Stored items
○ ○ ○ ○

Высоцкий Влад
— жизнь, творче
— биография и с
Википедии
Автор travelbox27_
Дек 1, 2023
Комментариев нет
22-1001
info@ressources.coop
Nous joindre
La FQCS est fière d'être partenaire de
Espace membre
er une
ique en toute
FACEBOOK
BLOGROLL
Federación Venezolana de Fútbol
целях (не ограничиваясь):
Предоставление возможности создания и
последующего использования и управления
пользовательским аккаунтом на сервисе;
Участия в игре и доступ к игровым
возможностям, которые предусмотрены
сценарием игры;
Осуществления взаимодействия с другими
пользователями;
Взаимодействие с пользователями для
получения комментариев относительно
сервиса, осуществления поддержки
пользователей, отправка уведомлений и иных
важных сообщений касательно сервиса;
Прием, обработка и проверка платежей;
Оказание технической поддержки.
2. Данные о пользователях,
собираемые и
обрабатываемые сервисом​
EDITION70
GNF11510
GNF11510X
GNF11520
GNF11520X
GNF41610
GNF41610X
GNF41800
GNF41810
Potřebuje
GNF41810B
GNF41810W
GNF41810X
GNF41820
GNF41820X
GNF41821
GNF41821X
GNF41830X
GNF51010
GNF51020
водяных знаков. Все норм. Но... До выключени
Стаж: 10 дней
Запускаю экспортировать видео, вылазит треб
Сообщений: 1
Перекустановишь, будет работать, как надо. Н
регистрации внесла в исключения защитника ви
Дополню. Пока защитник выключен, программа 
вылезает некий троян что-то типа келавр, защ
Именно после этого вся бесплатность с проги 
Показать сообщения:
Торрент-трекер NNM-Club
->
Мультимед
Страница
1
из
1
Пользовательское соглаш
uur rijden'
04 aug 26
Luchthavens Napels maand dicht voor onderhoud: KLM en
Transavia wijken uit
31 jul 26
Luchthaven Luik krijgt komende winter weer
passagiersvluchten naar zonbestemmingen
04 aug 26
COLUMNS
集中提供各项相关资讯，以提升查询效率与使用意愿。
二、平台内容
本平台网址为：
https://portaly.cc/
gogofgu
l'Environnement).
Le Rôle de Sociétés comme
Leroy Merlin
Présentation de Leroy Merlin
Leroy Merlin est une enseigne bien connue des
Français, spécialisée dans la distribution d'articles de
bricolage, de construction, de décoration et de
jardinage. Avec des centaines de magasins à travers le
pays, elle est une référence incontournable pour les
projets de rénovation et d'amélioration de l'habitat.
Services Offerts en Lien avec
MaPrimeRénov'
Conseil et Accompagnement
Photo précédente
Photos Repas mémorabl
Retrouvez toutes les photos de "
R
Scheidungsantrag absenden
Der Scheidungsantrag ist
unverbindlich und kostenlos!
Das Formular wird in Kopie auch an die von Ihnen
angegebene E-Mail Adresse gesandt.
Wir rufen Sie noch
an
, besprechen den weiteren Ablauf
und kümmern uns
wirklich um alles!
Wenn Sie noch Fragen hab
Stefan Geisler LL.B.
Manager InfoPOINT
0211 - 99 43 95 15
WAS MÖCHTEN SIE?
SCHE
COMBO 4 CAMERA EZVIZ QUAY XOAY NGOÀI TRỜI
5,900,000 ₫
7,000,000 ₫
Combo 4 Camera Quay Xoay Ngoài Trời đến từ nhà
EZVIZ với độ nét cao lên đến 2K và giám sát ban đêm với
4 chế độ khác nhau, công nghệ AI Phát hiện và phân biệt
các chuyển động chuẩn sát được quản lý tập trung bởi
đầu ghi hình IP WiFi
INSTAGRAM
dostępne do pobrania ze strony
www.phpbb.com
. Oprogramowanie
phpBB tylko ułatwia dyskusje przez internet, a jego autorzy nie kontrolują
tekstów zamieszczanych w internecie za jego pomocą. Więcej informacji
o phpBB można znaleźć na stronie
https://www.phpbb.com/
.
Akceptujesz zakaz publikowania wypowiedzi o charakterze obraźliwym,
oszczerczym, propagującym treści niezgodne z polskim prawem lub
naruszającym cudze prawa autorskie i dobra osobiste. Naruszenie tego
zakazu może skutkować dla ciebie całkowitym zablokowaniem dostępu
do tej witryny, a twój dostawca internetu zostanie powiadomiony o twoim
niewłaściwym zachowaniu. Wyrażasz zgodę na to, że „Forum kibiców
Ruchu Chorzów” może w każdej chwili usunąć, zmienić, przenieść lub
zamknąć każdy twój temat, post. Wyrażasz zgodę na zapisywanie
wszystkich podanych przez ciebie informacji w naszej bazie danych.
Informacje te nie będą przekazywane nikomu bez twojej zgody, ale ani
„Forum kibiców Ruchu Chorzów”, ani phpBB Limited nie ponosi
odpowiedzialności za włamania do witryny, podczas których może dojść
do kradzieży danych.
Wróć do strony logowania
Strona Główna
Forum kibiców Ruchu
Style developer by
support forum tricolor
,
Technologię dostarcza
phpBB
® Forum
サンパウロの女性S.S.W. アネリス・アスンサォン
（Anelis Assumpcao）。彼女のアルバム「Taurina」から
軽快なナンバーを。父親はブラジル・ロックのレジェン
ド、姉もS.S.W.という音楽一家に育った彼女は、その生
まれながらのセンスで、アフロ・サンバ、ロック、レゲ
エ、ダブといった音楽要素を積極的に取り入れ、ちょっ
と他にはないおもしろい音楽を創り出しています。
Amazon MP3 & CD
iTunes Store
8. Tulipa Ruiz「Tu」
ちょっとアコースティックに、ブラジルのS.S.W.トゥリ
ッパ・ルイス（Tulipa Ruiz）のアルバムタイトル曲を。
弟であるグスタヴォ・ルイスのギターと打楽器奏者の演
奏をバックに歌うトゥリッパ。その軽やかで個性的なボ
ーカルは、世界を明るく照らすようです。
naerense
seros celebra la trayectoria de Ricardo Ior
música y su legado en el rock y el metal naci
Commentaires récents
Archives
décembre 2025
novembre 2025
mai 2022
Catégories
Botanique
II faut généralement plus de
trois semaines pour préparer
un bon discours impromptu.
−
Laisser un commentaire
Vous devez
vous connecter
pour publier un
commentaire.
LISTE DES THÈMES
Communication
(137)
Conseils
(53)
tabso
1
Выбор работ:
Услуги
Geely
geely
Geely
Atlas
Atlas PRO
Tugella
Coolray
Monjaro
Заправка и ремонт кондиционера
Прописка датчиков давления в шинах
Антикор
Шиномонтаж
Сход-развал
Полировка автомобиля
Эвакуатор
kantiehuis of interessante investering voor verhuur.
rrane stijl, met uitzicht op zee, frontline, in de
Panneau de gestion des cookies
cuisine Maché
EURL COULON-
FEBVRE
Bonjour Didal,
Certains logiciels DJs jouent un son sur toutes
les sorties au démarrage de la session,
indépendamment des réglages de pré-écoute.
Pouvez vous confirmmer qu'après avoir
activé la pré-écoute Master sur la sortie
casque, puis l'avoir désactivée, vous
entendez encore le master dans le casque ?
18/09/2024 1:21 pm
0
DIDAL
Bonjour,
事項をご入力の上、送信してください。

○ ○ ○ ○

● **WRITTEN TASK**:
Across all the items, substitute "Замена шин" for every occurrence of "Шиномонтаж", and reproduce the lines with nothing else altered.

● **RESULT FOR THIS EXERCISE**:
Высоцкий Влад
— жизнь, творче
— биография и с
Википедии
Автор travelbox27_
Дек 1, 2023
Комментариев нет
22-1001
info@ressources.coop
Nous joindre
La FQCS est fière d'être partenaire de
Espace membre
er une
ique en toute
FACEBOOK
BLOGROLL
Federación Venezolana de Fútbol
целях (не ограничиваясь):
Предоставление возможности создания и
последующего использования и управления
пользовательским аккаунтом на сервисе;
Участия в игре и доступ к игровым
возможностям, которые предусмотрены
сценарием игры;
Осуществления взаимодействия с другими
пользователями;
Взаимодействие с пользователями для
получения комментариев относительно
сервиса, осуществления поддержки
пользователей, отправка уведомлений и иных
важных сообщений касательно сервиса;
Прием, обработка и проверка платежей;
Оказание технической поддержки.
2. Данные о пользователях,
собираемые и
обрабатываемые сервисом​
EDITION70
GNF11510
GNF11510X
GNF11520
GNF11520X
GNF41610
GNF41610X
GNF41800
GNF41810
Potřebuje
GNF41810B
GNF41810W
GNF41810X
GNF41820
GNF41820X
GNF41821
GNF41821X
GNF41830X
GNF51010
GNF51020
водяных знаков. Все норм. Но... До выключени
Стаж: 10 дней
Запускаю экспортировать видео, вылазит треб
Сообщений: 1
Перекустановишь, будет работать, как надо. Н
регистрации внесла в исключения защитника ви
Дополню. Пока защитник выключен, программа 
вылезает некий троян что-то типа келавр, защ
Именно после этого вся бесплатность с проги 
Показать сообщения:
Торрент-трекер NNM-Club
->
Мультимед
Страница
1
из
1
Пользовательское соглаш
uur rijden'
04 aug 26
Luchthavens Napels maand dicht voor onderhoud: KLM en
Transavia wijken uit
31 jul 26
Luchthaven Luik krijgt komende winter weer
passagiersvluchten naar zonbestemmingen
04 aug 26
COLUMNS
集中提供各项相关资讯，以提升查询效率与使用意愿。
二、平台内容
本平台网址为：
https://portaly.cc/
gogofgu
l'Environnement).
Le Rôle de Sociétés comme
Leroy Merlin
Présentation de Leroy Merlin
Leroy Merlin est une enseigne bien connue des
Français, spécialisée dans la distribution d'articles de
bricolage, de construction, de décoration et de
jardinage. Avec des centaines de magasins à travers le
pays, elle est une référence incontournable pour les
projets de rénovation et d'amélioration de l'habitat.
Services Offerts en Lien avec
MaPrimeRénov'
Conseil et Accompagnement
Photo précédente
Photos Repas mémorabl
Retrouvez toutes les photos de "
R
Scheidungsantrag absenden
Der Scheidungsantrag ist
unverbindlich und kostenlos!
Das Formular wird in Kopie auch an die von Ihnen
angegebene E-Mail Adresse gesandt.
Wir rufen Sie noch
an
, besprechen den weiteren Ablauf
und kümmern uns
wirklich um alles!
Wenn Sie noch Fragen hab
Stefan Geisler LL.B.
Manager InfoPOINT
0211 - 99 43 95 15
WAS MÖCHTEN SIE?
SCHE
COMBO 4 CAMERA EZVIZ QUAY XOAY NGOÀI TRỜI
5,900,000 ₫
7,000,000 ₫
Combo 4 Camera Quay Xoay Ngoài Trời đến từ nhà
EZVIZ với độ nét cao lên đến 2K và giám sát ban đêm với
4 chế độ khác nhau, công nghệ AI Phát hiện và phân biệt
các chuyển động chuẩn sát được quản lý tập trung bởi
đầu ghi hình IP WiFi
INSTAGRAM
dostępne do pobrania ze strony
www.phpbb.com
. Oprogramowanie
phpBB tylko ułatwia dyskusje przez internet, a jego autorzy nie kontrolują
tekstów zamieszczanych w internecie za jego pomocą. Więcej informacji
o phpBB można znaleźć na stronie
https://www.phpbb.com/
.
Akceptujesz zakaz publikowania wypowiedzi o charakterze obraźliwym,
oszczerczym, propagującym treści niezgodne z polskim prawem lub
naruszającym cudze prawa autorskie i dobra osobiste. Naruszenie tego
zakazu może skutkować dla ciebie całkowitym zablokowaniem dostępu
do tej witryny, a twój dostawca internetu zostanie powiadomiony o twoim
niewłaściwym zachowaniu. Wyrażasz zgodę na to, że „Forum kibiców
Ruchu Chorzów” może w każdej chwili usunąć, zmienić, przenieść lub
zamknąć każdy twój temat, post. Wyrażasz zgodę na zapisywanie
wszystkich podanych przez ciebie informacji w naszej bazie danych.
Informacje te nie będą przekazywane nikomu bez twojej zgody, ale ani
„Forum kibiców Ruchu Chorzów”, ani phpBB Limited nie ponosi
odpowiedzialności za włamania do witryny, podczas których może dojść
do kradzieży danych.
Wróć do strony logowania
Strona Główna
Forum kibiców Ruchu
Style developer by
support forum tricolor
,
Technologię dostarcza
phpBB
® Forum
サンパウロの女性S.S.W. アネリス・アスンサォン
（Anelis Assumpcao）。彼女のアルバム「Taurina」から
軽快なナンバーを。父親はブラジル・ロックのレジェン
ド、姉もS.S.W.という音楽一家に育った彼女は、その生
まれながらのセンスで、アフロ・サンバ、ロック、レゲ
エ、ダブといった音楽要素を積極的に取り入れ、ちょっ
と他にはないおもしろい音楽を創り出しています。
Amazon MP3 & CD
iTunes Store
8. Tulipa Ruiz「Tu」
ちょっとアコースティックに、ブラジルのS.S.W.トゥリ
ッパ・ルイス（Tulipa Ruiz）のアルバムタイトル曲を。
弟であるグスタヴォ・ルイスのギターと打楽器奏者の演
奏をバックに歌うトゥリッパ。その軽やかで個性的なボ
ーカルは、世界を明るく照らすようです。
naerense
seros celebra la trayectoria de Ricardo Ior
música y su legado en el rock y el metal naci
Commentaires récents
Archives
décembre 2025
novembre 2025
mai 2022
Catégories
Botanique
II faut généralement plus de
trois semaines pour préparer
un bon discours impromptu.
−
Laisser un commentaire
Vous devez
vous connecter
pour publier un
commentaire.
LISTE DES THÈMES
Communication
(137)
Conseils
(53)
tabso
1
Выбор работ:
Услуги
Geely
geely
Geely
Atlas
Atlas PRO
Tugella
Coolray
Monjaro
Заправка и ремонт кондиционера
Прописка датчиков давления в шинах
Антикор
Замена шин
Сход-развал
Полировка автомобиля
Эвакуатор
kantiehuis of interessante investering voor verhuur.
rrane stijl, met uitzicht op zee, frontline, in de
Panneau de gestion des cookies
cuisine Maché
EURL COULON-
FEBVRE
Bonjour Didal,
Certains logiciels DJs jouent un son sur toutes
les sorties au démarrage de la session,
indépendamment des réglages de pré-écoute.
Pouvez vous confirmmer qu'après avoir
activé la pré-écoute Master sur la sortie
casque, puis l'avoir désactivée, vous
entendez encore le master dans le casque ?
18/09/2024 1:21 pm
0
DIDAL
Bonjour,
事項をご入力の上、送信してください。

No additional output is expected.